A few details are worth noting before you run the backend:

  • Final output and streamed chunks: output_schema is the complete recipe the flow returns at the end. chunk_type=Recipe types the streamed chunks as partial recipes, because early chunks might only include the title or description.
  • Shared Pydantic types: Recipe, RecipeIngredient, and BargainChefInput are defined as Pydantic models, ready for the Django app to import and for Genkit to validate against.
  • The get_ingredients_on_sale tool: The model decides when to call it based on the prompt, and the typed GetIngredientsInput forces the model to pass day_type='weekday' or 'weekend'. In a real app, the tool would query a pricing database, inventory system, or third-party API.
  • ctx.send_chunk: Each call pushes the latest partial recipe to the client, giving the UI a typed view of the generated JSON as it grows. After the stream completes, the flow awaits response so the HTTP request still resolves with a validated recipe.
  • The @genkit_django_handler(ai) decorator: Stacked on top of @ai.flow, it adapts the flow into an async Django view that parses JSON requests, runs the flow, and emits server-sent events when the client sends Accept: text/event-stream. It handles both the streaming and non-streaming responses for you, so there’s no request parsing or StreamingHttpResponse plumbing to write.
myproject/urls.py
from django.urls import path
from recipes.views import bargain_chef_flow
urlpatterns = [
path('bargainChefFlow', bargain_chef_flow),
]

The @genkit_django_handler decorator turns bargain_chef_flow into a Django view, so you can point a URL straight at it.

Verify that your project layout matches the structure below:

  • pyproject.toml
  • manage.py
  • Directorymyproject
    • settings.py
    • urls.py
    • asgi.py
  • Directoryrecipes
    • views.py

If you’re coding with an AI assistant, install the Genkit Agent Skills so it has structured guidance on Genkit APIs, patterns, and common errors:

Terminal window
npx skills add genkit-ai/skills

See Develop with AI for tool-specific installation instructions.

Start the Django app with Uvicorn so it can serve async requests and streaming responses:

Terminal window
uv run uvicorn myproject.asgi:application --reload

The server listens on http://localhost:8000.

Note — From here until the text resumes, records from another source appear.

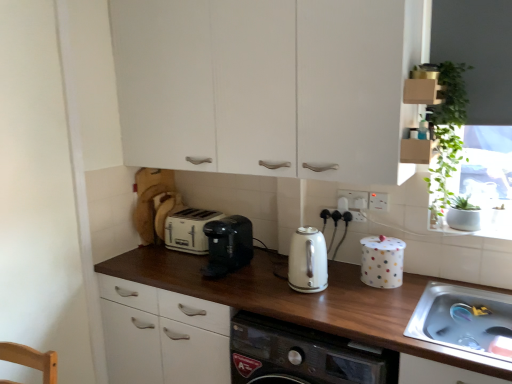
The image size is (512, 384). I want to click on vacant area that is situated to the right of black plastic coffee maker at center, the 2th kitchen appliance when ordered from right to left, so coord(266,272).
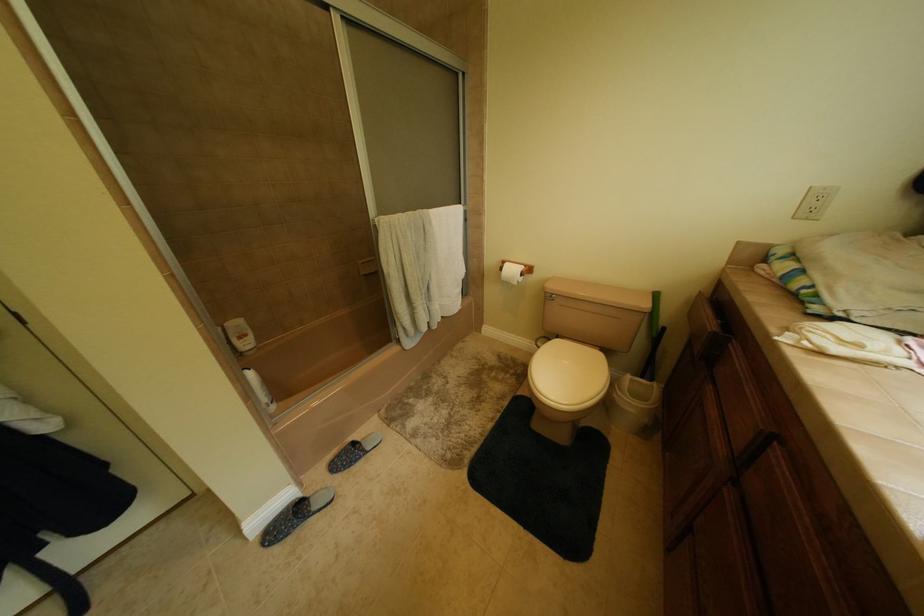
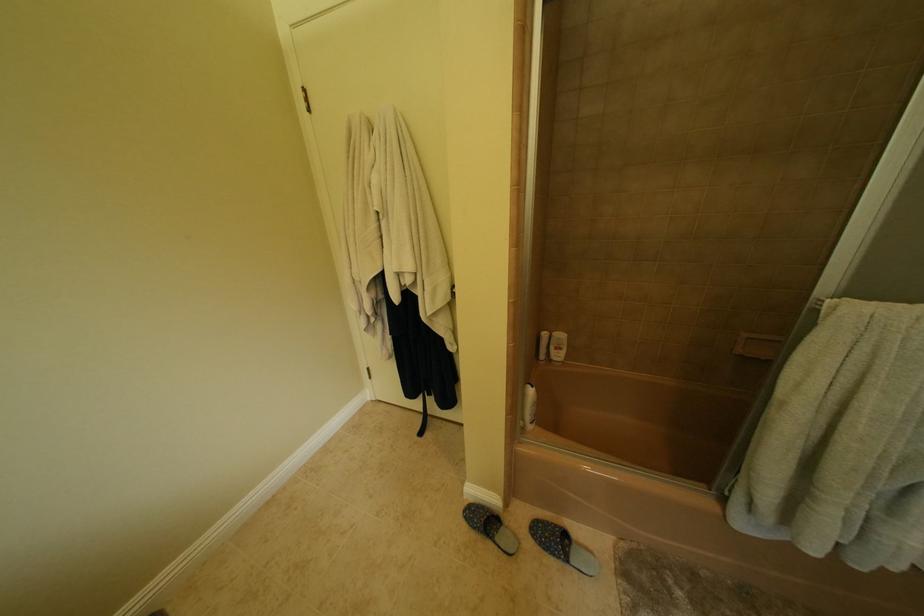
Question: Based on the continuous images, in which direction is the camera rotating? Reply with the corresponding letter.

Choices:
 (A) Left
 (B) Right
 (C) Up
 (D) Down

Answer: (A)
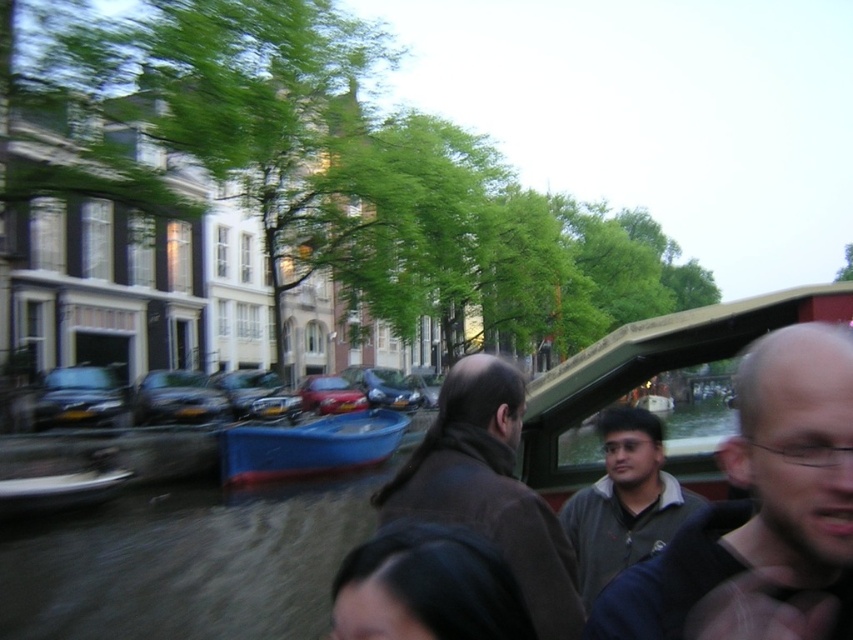
You are a photographer trying to capture a photo of the brown wool coat at center and the blue plastic boat at center. If you want to ensure both are fully visible in the frame, which object should you adjust your focus on to avoid cropping?

The brown wool coat at center is shorter than the blue plastic boat at center, so you should focus on the blue plastic boat at center to ensure both are fully visible in the frame.

You are standing at the point labeled as point (761, 513) in the image. What object is located at this point?

The point (761, 513) corresponds to the dark gray sweater at center.

You are a photographer trying to capture a photo of the dark gray sweater at center and the blue plastic boat at center. Which object should you focus on first if you want to ensure both are in focus without adjusting the camera settings?

The dark gray sweater at center is shorter than the blue plastic boat at center, so you should focus on the blue plastic boat at center first to ensure both are in focus.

You can test the flow directly with curl, and you can use the Developer UI to inspect both manual runs and requests from clients.

Once the server is running, use the -N flag and an Accept: text/event-stream header to consume the streamed response:

Terminal window
curl -N -X POST http://localhost:8000/bargainChefFlow \
-H "Content-Type: application/json" \
-H "Accept: text/event-stream" \
-d '{"data":{"craving":"something warm with chicken"}}'

The { "data": ... } wrapper is required: Genkit’s HTTP handler reads the flow input from the request body’s data field.

The response arrives as a series of data: events. Each event contains the partial recipe accumulated so far, with fields such as title, ingredients, and steps filling in as the model generates them.

To get a single non-streamed JSON response instead, omit the Accept header:

Terminal window
curl -X POST http://localhost:8000/bargainChefFlow \
-H "Content-Type: application/json" \
-d '{"data":{"craving":"something warm with chicken"}}'

The Developer UI is Genkit’s local console for testing flows and inspecting execution traces. It runs alongside your backend code, gives you a visual runner for any flow in your project, and records every tool call and model invocation so you can iterate on prompts and debug tool behavior.

  1. Start the Developer UI from your project root:

    Terminal window
    genkit start -- uv run uvicorn myproject.asgi:application --reload

    This launches the Developer UI at http://localhost:4000 by default.

  2. Select bargainChefFlow from the list of flows.

  3. Enter sample input:

    { "craving": "something warm with chicken" }
  4. Click Run.

    You’ll see the generated recipe, with a trace that builds in real time so you can follow the flow’s progress through each tool call and model invocation.

You now have a standalone Genkit backend on Django that streams structured output from Gemini over HTTP, calls a tool during generation to ground the model’s response in mock sale-price data, validates input and output against schemas, and surfaces every step in a local trace UI.